As a parent you know there is that glorious moment, when you know you no longer have to kneel in urine soaked floors or wipe a poop butt any more. I think there should be a potty trained quince Nero, complete with a mariachi band, piñatas filled with never used wipes and plenty to drink. It’s worth celebrating.
You think it’s the glorious end, however if you have a boy, it’s just half time. Though he barely pees in his pants, aim is another issue.
I’m sure in the “caveman days” Mr. and Mrs. Thag Caveman didn’t have to worry about aim. They would just take their cave boy out side the cave, point him at a tree, shrub or Mastodon and let him do his business. No fuss, no muss.
Now in the “post caveman” days, aim is a big deal, or when you are four no aim is a better description. Everything distracts this kid, which leads to pee on the floor, pee on the bowl, pee on the basin, pee on the wall and in one strange incident, pee on the toilet paper!
I have a friend whose wife is convinced that their toilet is broken because there is always pee on the floor next to the base of the toilet.
You can only “help aim” for so long, before you have to take drastic measures. I have tried standing next to him and saying “aim buddy aim.” That only leads to him looking up at me and pee ending up on the wall. I have tried bribes, threats and gifts, none of it works for that long and the pee flies free.
A few things to remember.

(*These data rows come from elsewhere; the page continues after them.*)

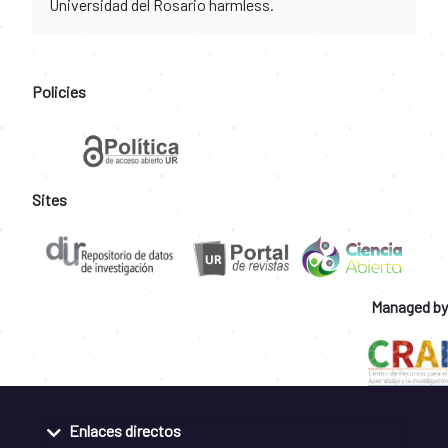
Universidad del Rosario harmless.
Policies
Sites
Managed by
Enlaces directos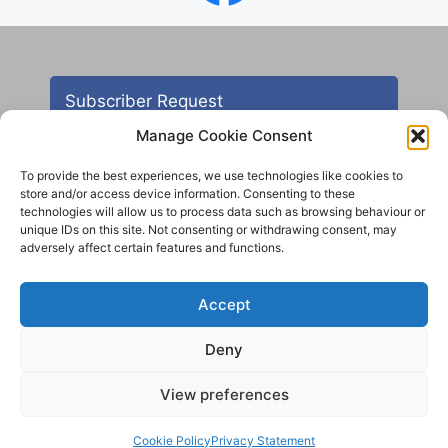
Subscriber Request
Manage Cookie Consent
To provide the best experiences, we use technologies like cookies to
store and/or access device information. Consenting to these
technologies will allow us to process data such as browsing behaviour or
unique IDs on this site. Not consenting or withdrawing consent, may
adversely affect certain features and functions.
Contact
Accept
All images are copyright AHS unless otherwise stated
Deny
© 2012 - 2025 Aireborough Historical Society. All
rights reserved.
View preferences
Cookie Policy
Privacy Statement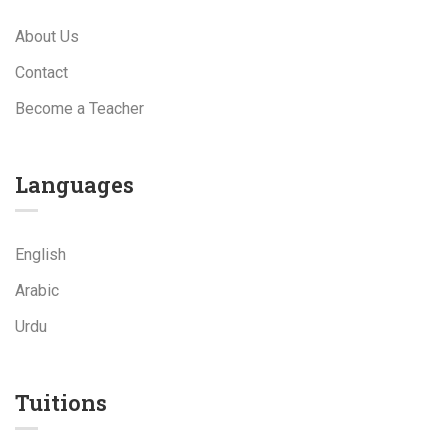
About Us
Contact
Become a Teacher
Languages
English
Arabic
Urdu
Tuitions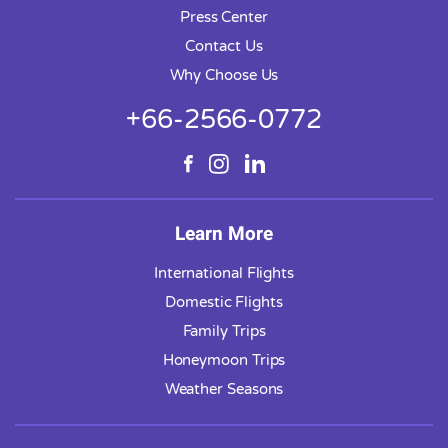
Press Center
Contact Us
Why Choose Us
+66-2566-0772
Learn More
International Flights
Domestic Flights
Family Trips
Honeymoon Trips
Weather Seasons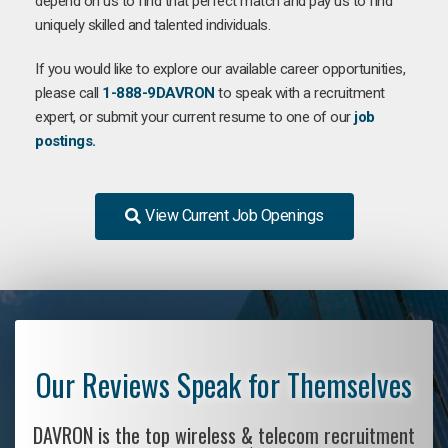
depend on us to find that perfect match and pay us to find
uniquely skilled and talented individuals.
If you would like to explore our available career opportunities,
please call
1-888-9DAVRON
to speak with a recruitment
expert, or submit your current resume to one of our
job
postings.
View Current Job Openings
Our Reviews Speak for Themselves
DAVRON is the top wireless & telecom recruitment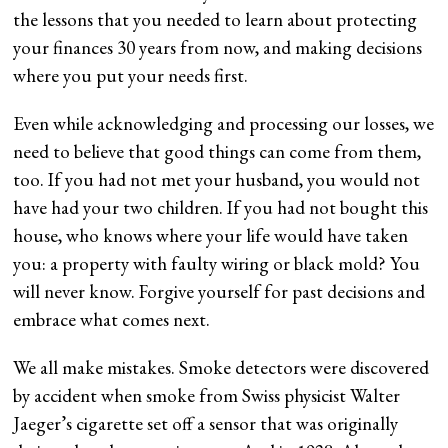
the lessons that you needed to learn about protecting
your finances 30 years from now, and making decisions
where you put your needs first.
Even while acknowledging and processing our losses, we
need to believe that good things can come from them,
too. If you had not met your husband, you would not
have had your two children. If you had not bought this
house, who knows where your life would have taken
you: a property with faulty wiring or black mold? You
will never know. Forgive yourself for past decisions and
embrace what comes next.
We all make mistakes. Smoke detectors were discovered
by accident when smoke from Swiss physicist Walter
Jaeger’s cigarette set off a sensor that was originally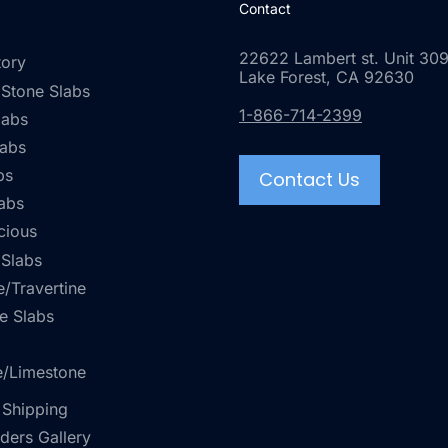
Contact
22622 Lambert st. Unit 309
tory
Lake Forest, CA 92630
 Stone Slabs
1-866-714-2399
labs
labs
bs
Contact Us
abs
cious
 Slabs
/Travertine
e Slabs
e/Limestone
 Shipping
rders Gallery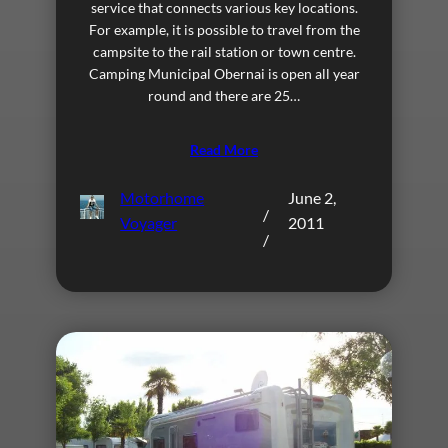
service that connects various key locations.
For example, it is possible to travel from the
campsite to the rail station or town centre.
Camping Municipal Obernai is open all year
round and there are 25…
Read More
Motorhome
June 2,
/
Voyager
2011
/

Guys aren’t that great at aim. At 45, peeing is one of the few things I can do completely with my eyes closed. I wake up stumble to the bathroom, feel my shins hit the bowl and let fly. If I hear water, great, if I don’t a shift and keep going
The “pee shiver” is a unknown and uncontrollable phenomenon that happens when you least expect it and sends pee flying everywhere. It’s like a mini- pee seizure that starts at your penis and flies up your spine, making your whole body convulse, the result, pee flying every place, like an escape fire hose.

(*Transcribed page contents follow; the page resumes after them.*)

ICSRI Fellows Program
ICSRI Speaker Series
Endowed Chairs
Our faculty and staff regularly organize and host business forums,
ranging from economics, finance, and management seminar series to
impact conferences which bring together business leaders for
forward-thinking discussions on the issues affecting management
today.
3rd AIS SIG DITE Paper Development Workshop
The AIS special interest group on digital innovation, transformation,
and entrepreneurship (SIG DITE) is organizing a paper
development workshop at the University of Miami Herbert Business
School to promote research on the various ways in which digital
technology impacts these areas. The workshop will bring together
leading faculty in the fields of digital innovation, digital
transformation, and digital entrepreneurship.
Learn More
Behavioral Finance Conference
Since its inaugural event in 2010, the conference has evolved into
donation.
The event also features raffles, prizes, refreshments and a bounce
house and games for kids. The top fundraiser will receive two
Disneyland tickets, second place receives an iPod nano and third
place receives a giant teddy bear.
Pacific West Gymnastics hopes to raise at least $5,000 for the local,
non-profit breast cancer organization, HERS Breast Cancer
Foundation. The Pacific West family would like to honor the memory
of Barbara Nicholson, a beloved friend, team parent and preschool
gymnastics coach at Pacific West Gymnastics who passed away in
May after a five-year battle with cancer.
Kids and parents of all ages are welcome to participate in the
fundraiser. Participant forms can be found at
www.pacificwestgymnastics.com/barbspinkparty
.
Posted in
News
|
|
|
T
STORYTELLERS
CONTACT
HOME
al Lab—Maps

Aim is not our strength. We won’t even get into that weird split stream that happens for no reason. Who the heck knows what causes that? Too many sun flower seeds?
To help with aim, I have come up with two things that really work well. First, “the Pee game.” Kids like games and “The Pee Game” started when I was cleaning up stray pieces of dog food on the floor. I tossed a piece into the toilet and thought “ this would make great target practice?” As I knocked that piece of kibble, or maybe it was a “bit” across the bowl, it hit me, “ this is fun, I wonder if it would work with a Cheerio?” Several glasses of water later, it did in fact work with Cheerio!

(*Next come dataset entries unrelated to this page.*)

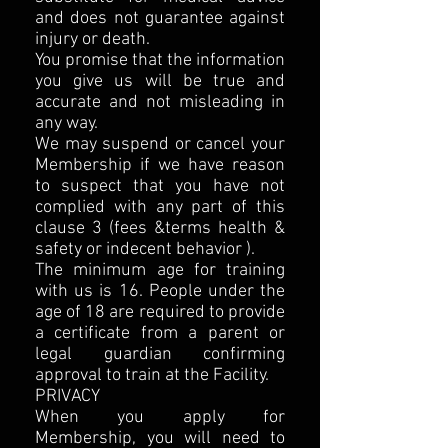
and does not guarantee against
injury or death.
You promise that the information
you give us will be true and
accurate and not misleading in
any way.
We may suspend or cancel your
Membership if we have reason
to suspect that you have not
complied with any part of this
clause 3 (fees &terms health &
safety or indecent behavior ).
The minimum age for training
with us is 16. People under the
age of 18 are required to provide
a certificate from a parent or
legal guardian confirming
approval to train at the Facility.
PRIVACY
When you apply for
Membership, you will need to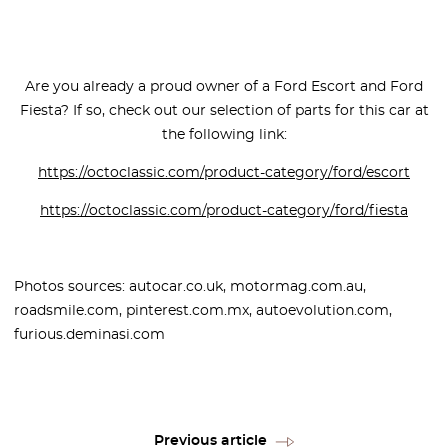
Are you already a proud owner of a Ford Escort and Ford
Fiesta? If so, check out our selection of parts for this car at
the following link:
https://octoclassic.com/product-category/ford/escort
https://octoclassic.com/product-category/ford/fiesta
Photos sources: autocar.co.uk, motormag.com.au,
roadsmile.com, pinterest.com.mx, autoevolution.com,
furious.deminasi.com
Previous article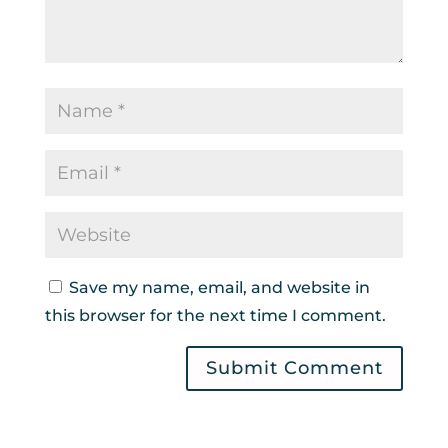
Save my name, email, and website in
this browser for the next time I comment.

Later that day, I announced to my son that I had a new game! I have never watched him concentrate so intently before, he was aiming at the Cheerio and all of the pee stayed in the bowl! He was amazing and I didn’t have to clean up after him. Now we keep a small bowl of Cheerios next to the toilet, he can work on his aim and have a snack at the same time.
Next is the pee light. I wake him up in the middle of the night to pee. We are working our way out of pull ups and a mid- sleep pee is always a good way to keep the sheets dry. At first I would keep the bathroom light on, which made his eyes hurt, which made him close his eyes and resulted in a pee-nami (pee all over the village).
As I looked at different night lights, there were a lot of cool options, from the basic light to a laser in the bowl. These are all between $10-$30 bucks and seem like a lot to keep your floor from smelling like the toilets at North Avenue Beach.
I found normal, LED hallway lights at Target for $7, they have little light sensors on them that turn the light on when it gets dark and you can aim them. I plugged them into the bathroom socket, aimed them and boom, enough light to see, the bowl is lit up and he can do his business. Less work for daddy in the AM. If you feel crazy productive, you can run an extension cord to hang the light directly over the toilet, use some duck tape to hold it up and you have a pee spot light.
Unless they make the troths at Wrigley a household thing, aim is never going to be something guys master, however these two tricks will help your little guy master the idea of aim, provide them with a little fun and snacks!
What have you tried to help your kids keep it in the bowl?